Ao menos 39 entidades patronais, de defesa consumidor e de pesquisadores já aceitaram subscrever o documento, previsto para ser publicado ainda nesta semana. No entender das entidades, a legislação só terá eficácia se for criada uma autoridade com poder de policiar o mercado de coleta, tratamento, uso de dados pessoais e impor sanções.

Entre os executivos, o temor é que o Brasil continue de fora de acordos bilaterais de transferência de dados. Entre a sociedade civil, a preocupação é que sem de uma autoridade, inexista sanção àqueles de violarem as regras.

Mobilização semelhante aconteceu no primeiro semestre, quando cerca de 60 entidades publicaram outro manifesto, cobrando a aprovação do projeto de lei que tramitava no Congresso e resultou na atual lei.

Corrida contra o tempo

O tempo joga contra.

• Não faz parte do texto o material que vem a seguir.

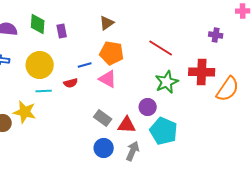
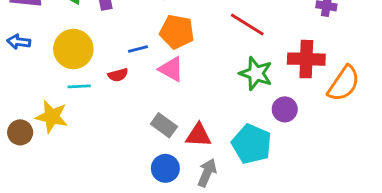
green star: (167, 82) -> (256, 73), turned -30
purple circle: (148, 107) -> (285, 109), moved

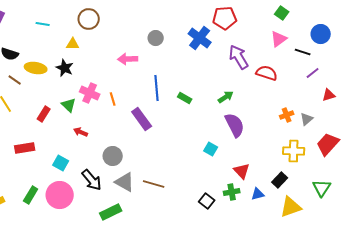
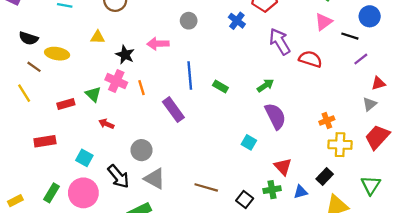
blue cross: (200, 38) -> (237, 21), size x0.7
yellow triangle: (73, 44) -> (98, 37), moved
black star: (65, 68) -> (125, 55), moved
red rectangle: (44, 114) -> (66, 104), turned 42
orange cross: (287, 115) -> (327, 121), moved
gray triangle: (307, 119) -> (370, 104), moved
brown line: (154, 184) -> (206, 187), moved

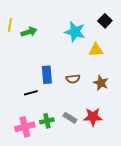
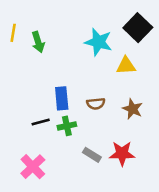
black square: (105, 21) -> (138, 28), size x1.5
green arrow: (29, 32) -> (38, 42), turned 91
green cross: (47, 121) -> (67, 126), moved
pink cross: (25, 127) -> (33, 167), turned -30

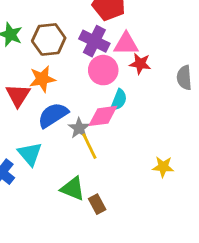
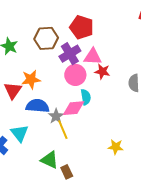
brown hexagon: (49, 39) -> (46, 38), moved
purple cross: (94, 41) -> (70, 54), turned 30
cyan semicircle: (119, 100) -> (86, 97), turned -35
blue semicircle: (53, 115) -> (38, 106), turned 35

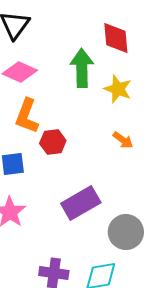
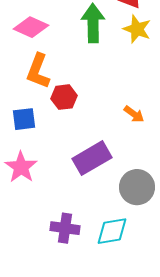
yellow star: (118, 89) -> (137, 29), moved
orange arrow: (123, 140) -> (134, 114), moved

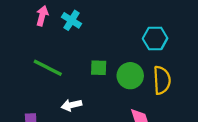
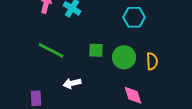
cyan hexagon: (155, 38) -> (134, 17), moved
yellow semicircle: (162, 80) -> (152, 61), size x0.7

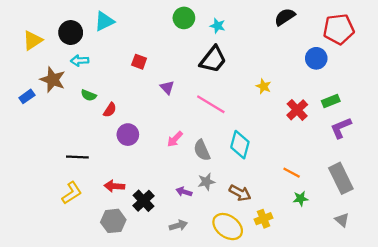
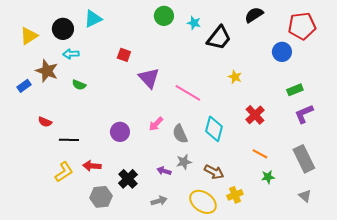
black trapezoid: (213, 59) -> (219, 38), moved
purple triangle: (167, 87) -> (149, 78), size x1.6
red semicircle: (110, 110) -> (45, 122), moved, turned 80
red cross: (297, 110) -> (255, 115), moved
purple circle: (128, 135) -> (120, 132), moved
red arrow: (114, 186) -> (92, 166), moved

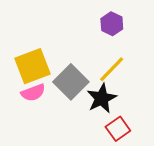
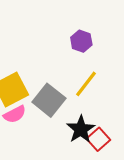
black star: (102, 98) -> (81, 129), moved

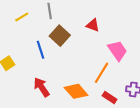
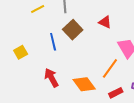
red rectangle: (110, 98) -> (116, 93), turned -64

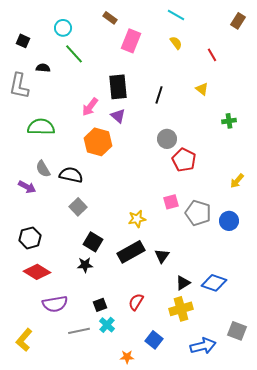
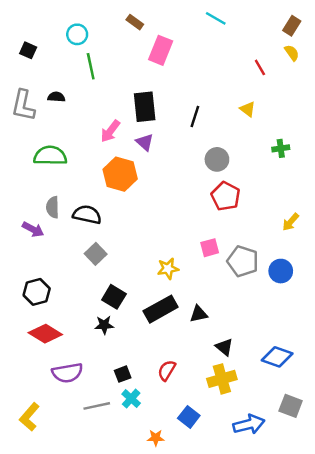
yellow semicircle: (176, 43) -> (292, 53), moved
green line: (74, 54) -> (91, 66), turned 30
black semicircle: (43, 68) -> (56, 97), moved
gray circle: (167, 139) -> (217, 159), moved
gray semicircle: (43, 169) -> (53, 207), turned 30
black triangle: (162, 256) -> (199, 314), turned 42
black triangle: (183, 283) -> (224, 347), turned -49
blue diamond: (214, 283) -> (277, 357), moved

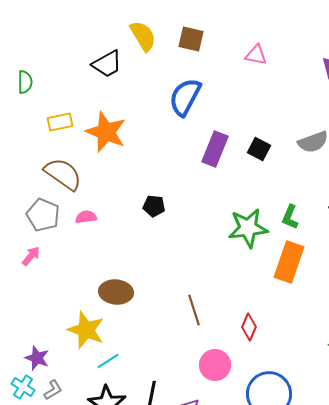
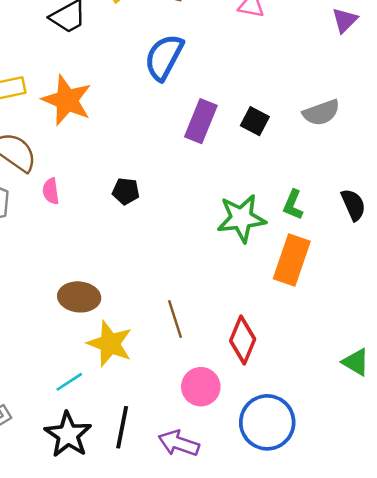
pink semicircle: (86, 217) -> (51, 191), moved, turned -90
red diamond: (249, 327) -> (243, 340), size x1.4
yellow star: (86, 330) -> (110, 344), moved

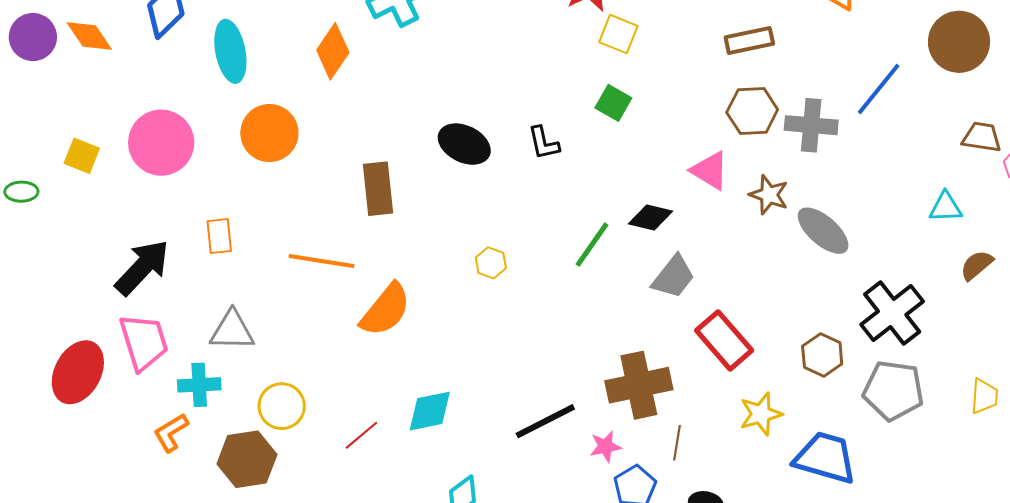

Desde agosto até o momento, foram-se quatro meses sem que nada acontecesse, apesar de acenos do governo de que seria editada medida provisória criando a ANPD.

Segundo Sergio Sgobbi, diretor da Brasscom, o prazo de 18 meses previsto de vacatio legis parece larga, mas, de fato, não é. “Ainda é preciso estruturar a agência, estabelecer seu funcionamento, regulamentos iniciais”, lembra.

A mobilização pretende pressionar o Congresso a derrubar os vetos ainda na atual sessão legislativa, que se encerra em 22 de dezembro. Caso isso não aconteça, perder-se-á mais um punhado de meses. “O novo Congresso toma posse só em fevereiro, precisará se estruturar, até tomar pé da questão, perdeu-se mais tempo”, diz.

Contexto – O presidente sancionou a lei aprovada por unanimidade no Senado e na Câmara, mas vetou a criação da Autoridade Nacional de Proteção de Dados, uma autarquia que teria o poder fiscalizatório e sancionador sobre as empresas que saíssem da linha.

Temer, ao vetar a criação da ANPD, argumentou que não cabe ao Congresso criar despesas para o Executivo. Que caberia somente a este poder determinar a criação de tal órgão. O governo chegou a aventar ora a edição de Medida Provisória, ora o envio de um PL de sua autoria, para erigir a ANPD. Mas a intenção até hoje não se concretizou.